Five years ago, a diverse group of business leaders from across the state met in Bozeman. While they represented many different industries, the common denominator was an understanding that our public lands play a critical role in our state’s economy.
Those first meetings inspired ideas about how to formally advocate for the economic value of our public lands, and today Business for Montana’s Outdoors has grown to include roughly 160 businesses and supporting organizations who represent more than 4,600 Montana jobs (and hiring). Early on, we helped commission some of the earliest research demonstrating the powerful connection between protecting our public lands and fostering our economic growth.
This summer our Last Best Outdoors Fest showcased new research released by Headwaters Economics in our five-year report. (Source: “Business for Montana’s Outdoors Five-year Report: Montana’s Public Lands, Jobs, and the Economy.”) It showed that from 2000-2015, Montana’s economy created 102,000 net new jobs with 85 percent coming from service-related industries such as outdoor recreation, health care, real estate, professional and technical services. The research consistently shows that Montana counties with the highest percentage of protected public lands are also the fastest-growing for job growth in the state. Recent Outdoor Industry Association research shows that Montana’s outdoor economy generates $2.2 billion in wages and salaries, $7.1 billion in consumer spending, $286 million in state and local tax revenue, and supports 71,000 jobs.
These are powerful reasons for sounding the alarm when federal policies threaten our public lands. Specifically, when Interior Secretary Ryan Zinke recommended the most significant rollback of national monument protections in history — our members held him accountable. As Montana’s first cabinet secretary, Zinke vowed to uphold the values of Theodore Roosevelt, but instead has taken steps to derail Roosevelt’s signature legacy: The Antiquities Act. The arbitrary removal of national monument status to public lands in the West will hurt gateway businesses. We stand with those businesses and the jobs they provide and believe an attack on one monument is an attack on all.
Also this year, we joined hundreds of local businesses and bipartisan local leaders in advocating for U.S. Sen. Jon Tester’s Yellowstone Gateway Protection Act, which would protect 30,000 acres of public land on the doorstep to Yellowstone from large-scale gold mining. We were encouraged last week when U.S. Rep. Greg Gianforte answered the call of Montanans, introducing a clean companion bill in the House to keep mining off of the boundary of our first national park.

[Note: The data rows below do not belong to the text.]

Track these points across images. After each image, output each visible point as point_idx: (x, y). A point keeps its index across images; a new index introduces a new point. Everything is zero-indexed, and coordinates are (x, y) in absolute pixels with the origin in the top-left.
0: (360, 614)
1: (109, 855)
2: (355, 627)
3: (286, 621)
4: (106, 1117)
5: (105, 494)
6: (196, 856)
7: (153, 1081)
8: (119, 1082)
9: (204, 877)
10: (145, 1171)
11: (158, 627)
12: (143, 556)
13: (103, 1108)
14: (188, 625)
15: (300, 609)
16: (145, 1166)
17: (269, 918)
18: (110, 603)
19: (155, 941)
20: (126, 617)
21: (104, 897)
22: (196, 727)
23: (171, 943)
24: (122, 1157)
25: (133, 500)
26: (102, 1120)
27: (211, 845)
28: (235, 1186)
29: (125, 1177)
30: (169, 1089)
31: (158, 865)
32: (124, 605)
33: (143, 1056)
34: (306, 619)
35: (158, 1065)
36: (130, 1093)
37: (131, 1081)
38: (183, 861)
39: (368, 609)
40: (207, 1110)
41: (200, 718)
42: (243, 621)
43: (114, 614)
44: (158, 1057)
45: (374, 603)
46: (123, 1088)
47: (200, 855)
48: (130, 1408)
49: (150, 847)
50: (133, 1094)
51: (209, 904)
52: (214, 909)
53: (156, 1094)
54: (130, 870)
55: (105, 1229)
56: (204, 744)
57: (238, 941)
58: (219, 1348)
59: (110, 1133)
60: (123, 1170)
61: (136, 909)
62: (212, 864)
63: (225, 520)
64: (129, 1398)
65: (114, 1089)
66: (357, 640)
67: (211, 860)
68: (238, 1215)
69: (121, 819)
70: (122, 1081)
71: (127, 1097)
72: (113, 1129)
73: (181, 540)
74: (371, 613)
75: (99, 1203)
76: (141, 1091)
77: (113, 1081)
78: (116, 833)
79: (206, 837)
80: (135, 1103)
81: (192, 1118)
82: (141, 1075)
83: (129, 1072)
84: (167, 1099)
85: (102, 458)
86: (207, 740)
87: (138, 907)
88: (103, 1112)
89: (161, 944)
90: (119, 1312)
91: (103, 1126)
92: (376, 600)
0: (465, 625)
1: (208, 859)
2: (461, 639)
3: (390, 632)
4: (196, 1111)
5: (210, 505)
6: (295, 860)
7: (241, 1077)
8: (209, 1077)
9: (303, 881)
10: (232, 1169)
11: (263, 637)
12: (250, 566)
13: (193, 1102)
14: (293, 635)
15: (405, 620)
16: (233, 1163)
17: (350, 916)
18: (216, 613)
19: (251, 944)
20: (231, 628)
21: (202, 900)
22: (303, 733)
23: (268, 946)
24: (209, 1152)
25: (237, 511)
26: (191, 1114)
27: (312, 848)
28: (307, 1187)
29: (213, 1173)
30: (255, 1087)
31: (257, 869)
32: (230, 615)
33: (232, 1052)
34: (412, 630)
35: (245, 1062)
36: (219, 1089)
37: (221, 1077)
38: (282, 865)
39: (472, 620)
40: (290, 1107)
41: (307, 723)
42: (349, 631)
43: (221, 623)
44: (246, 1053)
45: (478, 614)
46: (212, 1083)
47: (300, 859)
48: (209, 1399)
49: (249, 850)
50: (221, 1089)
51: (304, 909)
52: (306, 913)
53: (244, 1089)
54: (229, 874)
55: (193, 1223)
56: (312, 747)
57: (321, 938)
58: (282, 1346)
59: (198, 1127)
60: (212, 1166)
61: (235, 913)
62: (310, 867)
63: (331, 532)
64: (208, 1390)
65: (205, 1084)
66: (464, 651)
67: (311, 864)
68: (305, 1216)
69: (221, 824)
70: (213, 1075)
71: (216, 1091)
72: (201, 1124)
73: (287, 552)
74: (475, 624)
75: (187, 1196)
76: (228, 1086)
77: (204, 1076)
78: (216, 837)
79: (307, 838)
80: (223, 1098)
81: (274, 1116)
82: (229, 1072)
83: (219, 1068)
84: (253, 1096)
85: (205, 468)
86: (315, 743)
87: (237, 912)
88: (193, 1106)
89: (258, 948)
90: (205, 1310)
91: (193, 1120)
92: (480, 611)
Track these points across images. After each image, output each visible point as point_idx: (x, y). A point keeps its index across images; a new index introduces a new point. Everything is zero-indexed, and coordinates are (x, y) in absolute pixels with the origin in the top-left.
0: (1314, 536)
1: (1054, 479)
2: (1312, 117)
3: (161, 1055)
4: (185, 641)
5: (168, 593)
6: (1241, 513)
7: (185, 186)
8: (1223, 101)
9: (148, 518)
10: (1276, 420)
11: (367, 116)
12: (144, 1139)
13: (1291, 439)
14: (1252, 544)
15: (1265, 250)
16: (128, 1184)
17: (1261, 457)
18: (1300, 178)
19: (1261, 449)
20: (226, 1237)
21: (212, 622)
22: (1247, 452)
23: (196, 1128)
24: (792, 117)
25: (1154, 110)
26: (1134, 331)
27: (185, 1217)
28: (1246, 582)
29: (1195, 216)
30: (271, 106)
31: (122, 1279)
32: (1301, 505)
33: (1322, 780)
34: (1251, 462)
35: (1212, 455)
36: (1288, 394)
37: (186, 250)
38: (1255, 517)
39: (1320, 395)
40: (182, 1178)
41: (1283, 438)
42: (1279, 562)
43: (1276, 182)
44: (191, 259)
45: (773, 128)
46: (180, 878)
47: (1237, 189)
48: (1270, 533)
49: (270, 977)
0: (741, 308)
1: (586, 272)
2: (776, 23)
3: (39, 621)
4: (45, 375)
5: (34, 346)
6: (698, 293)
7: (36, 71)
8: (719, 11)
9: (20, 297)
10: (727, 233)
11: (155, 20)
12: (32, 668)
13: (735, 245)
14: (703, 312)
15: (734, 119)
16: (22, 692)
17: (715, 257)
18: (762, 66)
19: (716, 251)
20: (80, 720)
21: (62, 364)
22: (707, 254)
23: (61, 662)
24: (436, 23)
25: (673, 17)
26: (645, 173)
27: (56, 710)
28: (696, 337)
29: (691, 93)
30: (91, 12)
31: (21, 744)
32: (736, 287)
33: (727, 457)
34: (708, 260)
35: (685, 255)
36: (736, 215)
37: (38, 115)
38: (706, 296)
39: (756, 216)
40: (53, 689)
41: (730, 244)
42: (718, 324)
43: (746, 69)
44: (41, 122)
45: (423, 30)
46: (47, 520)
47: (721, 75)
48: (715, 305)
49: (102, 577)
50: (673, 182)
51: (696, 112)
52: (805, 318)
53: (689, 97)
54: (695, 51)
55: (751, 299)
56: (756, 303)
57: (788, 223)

U.S. Sen. Steve Daines’ “Protect Public Use of Public Lands Act,” currently introduced in Congress, is also on our radar. We are concerned with its blanket removal of protections from nearly half a million acres of wilderness study areas across Montana. This top-down swipe at public lands that shuts out virtually all public input raises great concerns for businesses and communities across the state.
As we head into the new year, a top priority is the reauthorization and full, dedicated funding of the Land and Water Conservation fund. LWCF doesn’t cost taxpayers a dime, using offshore drilling royalties for the purpose of protecting public lands across the country — including nearly 70 percent of our fishing access sites, and dozens of trails and parks throughout Montana. Without action, this bipartisan conservation program is set to expire on Sept. 30, 2018.
2018 will bring more advocacy, and more work to protect our public lands. We will elevate our member voices to continue protecting our public lands from sale or transfer to states where the tax base cannot support robust management. We will do this work with the understanding that our jobs and our way of life depends on it. We welcome you to join us.
Marne Hayes is executive director of Business for Montana’s Outdoors.